***** Entries supplied *****

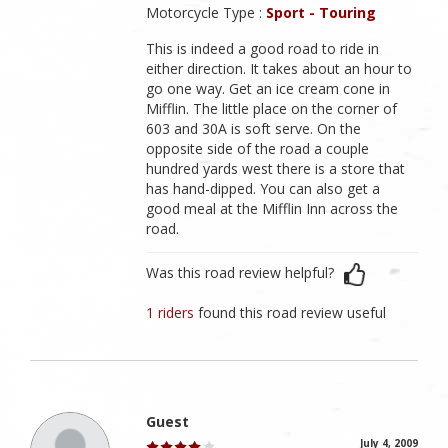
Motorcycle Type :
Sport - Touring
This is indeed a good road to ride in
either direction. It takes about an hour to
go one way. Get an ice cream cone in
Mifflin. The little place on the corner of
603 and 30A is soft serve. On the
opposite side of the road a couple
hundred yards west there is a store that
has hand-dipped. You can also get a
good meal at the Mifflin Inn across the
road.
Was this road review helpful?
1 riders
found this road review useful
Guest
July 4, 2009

*****

What is being asked: Take the line containing "has hand-dipped. You can also get a" as the start and the last line of the data as the end, and reproduce that range exactly.

Output of the task:
has hand-dipped. You can also get a
good meal at the Mifflin Inn across the
road.
Was this road review helpful?
1 riders
found this road review useful
Guest
July 4, 2009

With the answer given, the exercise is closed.